Results: Twenty-one patients accrued to the Phase I portion of the trial and all CY dose levels were tested. CY dose level 0 mg/kg was closed after 3 of the first 3 patients developed secondary graft failure. The Phase II portion of the trial opened with CY dose level 150 mg/kg. However, this dose level was closed for excess toxicity (7 of 14 patients died; organ failure n=4, ARDS n=2 and infection n=1; Tolar et al, Biol Blood Marrow Transplant, 2012). Patients were subsequently assigned to CY dose level 100 mg/kg (CY DL 100; n=41) or CY dose level 50 mg/kg (CY DL 50; n=38), depending on Bayesian assessment of criteria noted above except that the last 20 patients were preferentially assigned to CY DL 50 to balance accrual to the two dose levels. Approximately half of patients were male and 79% Caucasian. The median age was 20.6 years. The median age for CY DL 50 and DL 100 was 24.5 (0.5-65) and 17.6 (1.9-63) years, respectively. The number of transplants with a mismatched (i.e.7/8) donor was 7 (18%) in the CY DL 50 group and 14 (34%) in the CY DL 100 group. All patients reached their Day 100 endpoint. The cumulative incidence of grade 2-4 acute GVHD was comparable between the two CY dose levels: 24% (DL 50) vs 27% (DL 100). All deaths before Day 100 were due to primary or secondary graft failure (CY DL 50; n=1 and CY DL 100; n=2),. Table 1 shows individual Day 100 outcomes for CY DL 50 and CY DL 100. Median follow up is 15 (3-27) and 24 (12-50) months for CY DL 50 and 100, respectively. All surviving patients on CY dose level 100 mg/kg have achieved a minimum follow up of 12 months, as opposed to only 75% of surviving patients on CY dose level 50 mg/kg.

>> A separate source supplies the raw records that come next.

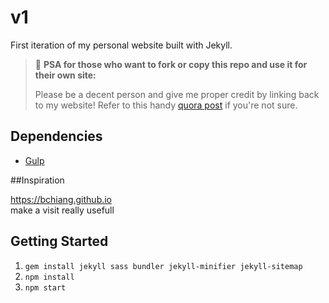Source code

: # v1

First iteration of my personal website built with Jekyll.

> 📢 **PSA for those who want to fork or copy this repo and use it for their own site:**
>
> Please be a decent person and give me proper credit by linking back to my website! Refer to this handy [quora post](https://www.quora.com/Is-it-bad-to-copy-other-peoples-code) if you're not sure.

## Dependencies

- [Gulp](https://gulpjs.com/)

##Inspiration

https://bchiang.github.io  
make a visit really usefull

## Getting Started

1.  `gem install jekyll sass bundler jekyll-minifier jekyll-sitemap`
2.  `npm install`
3.  `npm start`
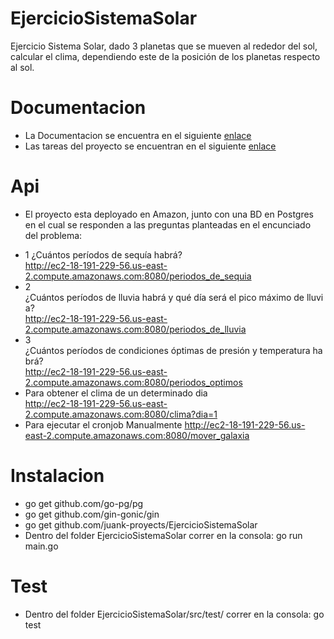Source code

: # EjercicioSistemaSolar
Ejercicio Sistema Solar, dado 3 planetas que se mueven al rededor del sol, calcular el clima, dependiendo este de la posición de los planetas respecto al sol.
# Documentacion
* La Documentacion se encuentra en el siguiente [enlace](https://docs.google.com/document/d/1hUhcSEUILK8SX_d8FT5Otsfzxt5GCJYm9hW94ZpxWuQ/edit#heading=h.kk1966kbedef)
* Las tareas del proyecto se encuentran en el siguiente [enlace](https://github.com/juank-proyects/EjercicioSistemaSolar/projects/1)
# Api
* El proyecto esta deployado en Amazon, junto con una BD en Postgres en el cual se responden a las preguntas planteadas en el encunciado del problema:
- 1 ¿Cuántos períodos de sequía habrá? <br />
   http://ec2-18-191-229-56.us-east-2.compute.amazonaws.com:8080/periodos_de_sequia
- 2 ¿Cuántos períodos de lluvia habrá y qué día será el pico máximo de lluvia? <br />
   http://ec2-18-191-229-56.us-east-2.compute.amazonaws.com:8080/periodos_de_lluvia
- 3 ¿Cuántos períodos de condiciones óptimas de presión y temperatura habrá? <br />
   http://ec2-18-191-229-56.us-east-2.compute.amazonaws.com:8080/periodos_optimos
- Para obtener el clima de un determinado dia <br />
   http://ec2-18-191-229-56.us-east-2.compute.amazonaws.com:8080/clima?dia=1
- Para ejecutar el cronjob Manualmente 
   http://ec2-18-191-229-56.us-east-2.compute.amazonaws.com:8080/mover_galaxia
# Instalacion
- go get github.com/go-pg/pg
- go get github.com/gin-gonic/gin
- go get github.com/juank-proyects/EjercicioSistemaSolar
- Dentro del folder EjercicioSistemaSolar correr en la consola: go run main.go
# Test
- Dentro del folder EjercicioSistemaSolar/src/test/ correr en la consola: go test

Conclusion: Results of the adaptive Bayesian dose selection suggest that the most desirable CY dose is 50 mg/kg followed by CY dose, 100 mg/kg. However, interpretation of data needs to take into account the potential imbalance of donor-recipient HLA disparity in the CY 50 mg/kg dose level. CY dose 150 mg/kg and 0 mg/kg should be avoided.